[Opening GIVEN INFORMATION section]

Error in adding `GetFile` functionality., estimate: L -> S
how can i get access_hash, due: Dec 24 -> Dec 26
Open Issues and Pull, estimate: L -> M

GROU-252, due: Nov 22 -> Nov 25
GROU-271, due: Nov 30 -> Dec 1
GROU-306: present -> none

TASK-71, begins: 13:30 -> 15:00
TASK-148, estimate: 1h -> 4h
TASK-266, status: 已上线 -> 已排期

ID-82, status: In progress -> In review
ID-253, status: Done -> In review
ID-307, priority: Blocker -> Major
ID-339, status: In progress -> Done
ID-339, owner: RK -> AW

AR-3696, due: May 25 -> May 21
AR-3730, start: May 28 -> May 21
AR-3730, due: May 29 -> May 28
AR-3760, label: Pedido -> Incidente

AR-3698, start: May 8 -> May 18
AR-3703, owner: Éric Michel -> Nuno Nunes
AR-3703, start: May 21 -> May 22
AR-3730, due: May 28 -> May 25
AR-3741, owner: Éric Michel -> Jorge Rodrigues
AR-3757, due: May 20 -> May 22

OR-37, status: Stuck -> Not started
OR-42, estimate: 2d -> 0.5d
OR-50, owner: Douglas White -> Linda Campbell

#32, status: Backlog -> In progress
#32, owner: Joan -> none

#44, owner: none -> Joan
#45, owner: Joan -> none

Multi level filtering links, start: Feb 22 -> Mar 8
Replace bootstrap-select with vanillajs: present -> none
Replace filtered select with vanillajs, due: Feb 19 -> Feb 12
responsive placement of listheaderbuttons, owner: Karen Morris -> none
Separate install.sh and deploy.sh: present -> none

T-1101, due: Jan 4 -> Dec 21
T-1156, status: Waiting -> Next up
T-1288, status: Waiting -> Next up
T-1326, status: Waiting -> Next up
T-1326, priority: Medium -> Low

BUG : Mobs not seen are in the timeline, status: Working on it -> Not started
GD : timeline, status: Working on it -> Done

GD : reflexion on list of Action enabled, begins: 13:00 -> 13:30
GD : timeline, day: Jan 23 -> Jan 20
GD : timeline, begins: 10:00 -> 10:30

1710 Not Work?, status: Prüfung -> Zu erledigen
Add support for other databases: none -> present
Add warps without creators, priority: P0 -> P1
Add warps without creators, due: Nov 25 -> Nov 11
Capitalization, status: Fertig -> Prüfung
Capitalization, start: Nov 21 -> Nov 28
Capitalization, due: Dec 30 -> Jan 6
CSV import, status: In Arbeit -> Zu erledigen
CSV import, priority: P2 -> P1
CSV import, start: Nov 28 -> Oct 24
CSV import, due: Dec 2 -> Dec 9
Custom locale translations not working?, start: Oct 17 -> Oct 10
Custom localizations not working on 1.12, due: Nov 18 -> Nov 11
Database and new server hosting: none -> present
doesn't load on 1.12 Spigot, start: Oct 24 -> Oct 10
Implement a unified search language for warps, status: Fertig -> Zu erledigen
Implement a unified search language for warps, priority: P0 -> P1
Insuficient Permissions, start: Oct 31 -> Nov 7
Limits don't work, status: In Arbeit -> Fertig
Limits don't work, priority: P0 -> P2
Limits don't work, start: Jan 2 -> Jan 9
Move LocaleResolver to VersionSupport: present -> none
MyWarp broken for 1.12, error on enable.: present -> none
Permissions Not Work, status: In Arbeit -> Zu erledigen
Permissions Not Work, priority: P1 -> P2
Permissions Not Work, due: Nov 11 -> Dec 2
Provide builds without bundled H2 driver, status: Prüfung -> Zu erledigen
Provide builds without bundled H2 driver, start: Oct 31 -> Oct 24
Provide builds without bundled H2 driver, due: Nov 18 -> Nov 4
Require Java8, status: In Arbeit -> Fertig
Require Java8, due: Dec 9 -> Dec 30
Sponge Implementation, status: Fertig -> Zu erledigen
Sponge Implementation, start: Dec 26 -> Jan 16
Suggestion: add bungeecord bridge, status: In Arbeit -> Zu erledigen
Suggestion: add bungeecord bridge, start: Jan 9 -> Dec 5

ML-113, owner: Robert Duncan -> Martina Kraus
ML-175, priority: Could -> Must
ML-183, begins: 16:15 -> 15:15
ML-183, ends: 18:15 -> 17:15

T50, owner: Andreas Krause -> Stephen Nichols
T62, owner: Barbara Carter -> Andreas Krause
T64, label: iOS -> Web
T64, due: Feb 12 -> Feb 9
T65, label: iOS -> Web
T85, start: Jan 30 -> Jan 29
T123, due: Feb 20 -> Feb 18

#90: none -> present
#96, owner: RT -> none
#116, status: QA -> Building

[Closing GIVEN INFORMATION section]

▶ WORK ORDER: Lines from the start of the records through the one containing "AR-3703, start: May 21 -> May 22" are what should be retyped, exactly and in full, both ends included.

▶ FINISHED TASK:
Error in adding `GetFile` functionality., estimate: L -> S
how can i get access_hash, due: Dec 24 -> Dec 26
Open Issues and Pull, estimate: L -> M

GROU-252, due: Nov 22 -> Nov 25
GROU-271, due: Nov 30 -> Dec 1
GROU-306: present -> none

TASK-71, begins: 13:30 -> 15:00
TASK-148, estimate: 1h -> 4h
TASK-266, status: 已上线 -> 已排期

ID-82, status: In progress -> In review
ID-253, status: Done -> In review
ID-307, priority: Blocker -> Major
ID-339, status: In progress -> Done
ID-339, owner: RK -> AW

AR-3696, due: May 25 -> May 21
AR-3730, start: May 28 -> May 21
AR-3730, due: May 29 -> May 28
AR-3760, label: Pedido -> Incidente

AR-3698, start: May 8 -> May 18
AR-3703, owner: Éric Michel -> Nuno Nunes
AR-3703, start: May 21 -> May 22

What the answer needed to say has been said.